(WRITTEN REQUEST)
Carry on the essay about becoming a published writer from its final sentence, adding the next part in the same first-person voice.

(TEXT PASSAGE)
-------------------------
In the past two years, I have gone from being a coffee shop writer, to having had articles published in TIME, Inc, Forbes, Fortune, Business Insider, The Huffington Post, and more. I am a Top Writer on Quora with over 9,000,000 article views. And I am a columnist for Inc Magazine.
And now I’m about to publish my first book, Confessions of a Teenage Gamer.
However, it’s been a long road to get to where I am right now. If you are an aspiring writer of any kind, no matter what industry, here are the five major steps you need to take to find your voice, establish your credibility, and create something of value.
1. Practice In Public
I attribute a large part of my success to my early years blogging about World of Warcraft. When I was 17 years old, I was one of the highest rated players in North America, and I started a blog where I shared tips and tricks on how to compete at that level.
After a few months, the blog ended up being a much more a public journal of what it was like being a celebrity on the Internet and an awkward, reclusive teenager in real life. I didn’t have many friends at school. I never got invited to parties or went to get pizza with kids from my class. I didn’t have a girlfriend. All I did was play World of Warcraft and write on my blog.
As a result, I found my voice at a very young age. I had one of the most popular World of Warcraft blogs in the community, and close to ~10,000 consistent daily readers. Everything I wrote received 50-100 comments, and I was constantly receiving feedback on my work. Some people loved it, some people hated it but with every post, I saw myself improving bit by bit.
By the time I went off to college, I had written probably 100+ blog posts.
2. Experiment With Different Styles
Blogging is where I started, but that is not where I stopped.
-------------------------
(Dataset records)
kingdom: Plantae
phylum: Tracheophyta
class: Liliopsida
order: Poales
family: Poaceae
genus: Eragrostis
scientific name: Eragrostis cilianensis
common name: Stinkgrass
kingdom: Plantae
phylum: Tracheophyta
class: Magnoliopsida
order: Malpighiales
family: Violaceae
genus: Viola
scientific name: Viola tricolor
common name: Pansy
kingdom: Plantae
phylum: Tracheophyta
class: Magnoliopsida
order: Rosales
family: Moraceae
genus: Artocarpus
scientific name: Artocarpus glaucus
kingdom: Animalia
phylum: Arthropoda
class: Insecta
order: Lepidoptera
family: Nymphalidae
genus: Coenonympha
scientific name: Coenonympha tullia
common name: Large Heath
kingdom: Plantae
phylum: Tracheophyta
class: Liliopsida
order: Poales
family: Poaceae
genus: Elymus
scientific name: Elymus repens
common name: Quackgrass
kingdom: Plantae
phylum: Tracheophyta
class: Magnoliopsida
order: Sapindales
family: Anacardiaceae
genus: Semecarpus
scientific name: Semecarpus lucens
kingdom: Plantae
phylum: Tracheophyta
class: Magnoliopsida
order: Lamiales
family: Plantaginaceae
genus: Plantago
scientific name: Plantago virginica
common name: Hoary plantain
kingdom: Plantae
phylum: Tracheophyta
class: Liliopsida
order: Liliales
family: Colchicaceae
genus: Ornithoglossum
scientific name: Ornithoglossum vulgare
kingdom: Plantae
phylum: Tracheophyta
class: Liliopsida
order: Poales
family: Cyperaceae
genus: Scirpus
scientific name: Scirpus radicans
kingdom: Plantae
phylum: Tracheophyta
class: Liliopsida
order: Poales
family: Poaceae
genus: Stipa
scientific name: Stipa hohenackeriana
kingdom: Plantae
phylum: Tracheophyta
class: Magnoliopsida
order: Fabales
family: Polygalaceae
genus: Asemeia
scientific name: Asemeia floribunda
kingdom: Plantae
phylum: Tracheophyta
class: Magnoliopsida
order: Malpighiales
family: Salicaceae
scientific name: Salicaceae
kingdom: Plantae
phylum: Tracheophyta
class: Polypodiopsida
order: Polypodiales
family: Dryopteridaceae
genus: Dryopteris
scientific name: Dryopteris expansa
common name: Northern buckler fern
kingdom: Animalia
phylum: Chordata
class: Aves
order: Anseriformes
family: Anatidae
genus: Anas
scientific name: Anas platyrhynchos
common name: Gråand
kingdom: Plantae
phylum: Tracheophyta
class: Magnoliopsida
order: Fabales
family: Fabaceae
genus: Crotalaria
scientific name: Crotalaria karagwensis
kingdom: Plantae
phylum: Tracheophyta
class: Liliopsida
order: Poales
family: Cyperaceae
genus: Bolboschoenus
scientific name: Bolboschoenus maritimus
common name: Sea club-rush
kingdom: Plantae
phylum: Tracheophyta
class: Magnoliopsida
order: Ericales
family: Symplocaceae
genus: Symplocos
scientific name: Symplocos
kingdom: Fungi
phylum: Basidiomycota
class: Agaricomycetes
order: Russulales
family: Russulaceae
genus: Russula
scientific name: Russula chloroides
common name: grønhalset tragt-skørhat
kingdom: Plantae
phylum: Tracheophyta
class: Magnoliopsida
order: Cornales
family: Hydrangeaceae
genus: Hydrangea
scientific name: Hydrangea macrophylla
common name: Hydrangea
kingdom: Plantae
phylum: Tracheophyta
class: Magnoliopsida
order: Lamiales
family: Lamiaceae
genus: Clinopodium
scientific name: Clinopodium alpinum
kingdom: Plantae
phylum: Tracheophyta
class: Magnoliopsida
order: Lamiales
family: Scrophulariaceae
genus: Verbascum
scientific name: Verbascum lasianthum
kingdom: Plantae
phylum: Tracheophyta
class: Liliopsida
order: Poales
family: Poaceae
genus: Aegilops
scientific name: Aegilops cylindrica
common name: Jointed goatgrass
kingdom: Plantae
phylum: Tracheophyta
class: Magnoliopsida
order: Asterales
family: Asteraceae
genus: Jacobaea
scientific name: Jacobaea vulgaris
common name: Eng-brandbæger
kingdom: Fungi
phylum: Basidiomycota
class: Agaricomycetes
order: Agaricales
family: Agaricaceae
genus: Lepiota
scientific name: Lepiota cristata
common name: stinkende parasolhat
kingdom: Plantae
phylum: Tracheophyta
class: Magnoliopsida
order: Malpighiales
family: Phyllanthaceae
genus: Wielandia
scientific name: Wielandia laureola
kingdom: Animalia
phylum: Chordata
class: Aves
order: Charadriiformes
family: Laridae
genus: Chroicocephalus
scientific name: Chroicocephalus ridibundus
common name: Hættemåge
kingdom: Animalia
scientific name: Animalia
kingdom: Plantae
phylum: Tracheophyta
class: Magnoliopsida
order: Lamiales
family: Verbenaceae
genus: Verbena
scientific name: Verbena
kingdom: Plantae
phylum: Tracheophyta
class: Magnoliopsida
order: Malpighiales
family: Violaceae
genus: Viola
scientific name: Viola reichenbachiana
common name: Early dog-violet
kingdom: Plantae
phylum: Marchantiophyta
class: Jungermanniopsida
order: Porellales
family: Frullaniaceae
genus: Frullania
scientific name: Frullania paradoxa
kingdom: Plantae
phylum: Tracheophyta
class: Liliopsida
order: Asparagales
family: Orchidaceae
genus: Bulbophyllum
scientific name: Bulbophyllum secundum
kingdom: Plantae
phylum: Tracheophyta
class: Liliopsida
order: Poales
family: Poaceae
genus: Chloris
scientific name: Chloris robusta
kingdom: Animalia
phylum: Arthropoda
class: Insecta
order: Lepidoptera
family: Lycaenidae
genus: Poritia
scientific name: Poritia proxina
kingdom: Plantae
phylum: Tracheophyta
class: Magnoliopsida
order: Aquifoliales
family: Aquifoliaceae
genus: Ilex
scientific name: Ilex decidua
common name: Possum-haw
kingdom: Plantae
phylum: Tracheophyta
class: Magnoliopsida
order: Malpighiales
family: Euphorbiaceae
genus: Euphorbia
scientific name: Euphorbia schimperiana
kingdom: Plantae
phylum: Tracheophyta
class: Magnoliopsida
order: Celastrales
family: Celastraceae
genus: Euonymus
-------------------------
(TASK OUTPUT)
My first year of college, I studied journalism at the University of Missouri (the #1 Journalism school in the country). I will never forget sitting in one of my entry-level journalism classes and my teacher telling us all that blogging was a fad. I raised my hand in our 500 person lecture and said, “Actually, blogging is the future of journalism.” I never went back, and transferred the next year to Columbia College Chicago to study creative writing.
From there, I went on to write fiction, non-fiction, poetry, even songs—I have over 150 songs, written and recorded on my home computer, everything from pop to rap. All of these different writing mediums taught me things about language I couldn’t have learned through blogging. Fiction taught me plot and character development. Non-fiction taught me how to get to the point and write honestly. Poetry and rap taught me sentence rhythm and internal rhyme, syllable-stacking and double meanings. And when you combine all those lessons on top of what I learned from blogging—voice and the importance of putting out content every single day—my writing style become very methodical and very well rehearsed.
3. Build An Audience
When I graduated from Columbia College Chicago, I started writing on the Question/Answer social platform, Quora. At first, my focus was on sharing health and fitness advice since I’m very physically active and at the time I was doing a bit of fitness modeling. Over time, however, it became apparent what people on Quora really wanted from me: they wanted to know how to improve themselves.
I went all-in on the self-development questions and within a year had acquired almost 10,000 followers and well over 5,000,000 article views.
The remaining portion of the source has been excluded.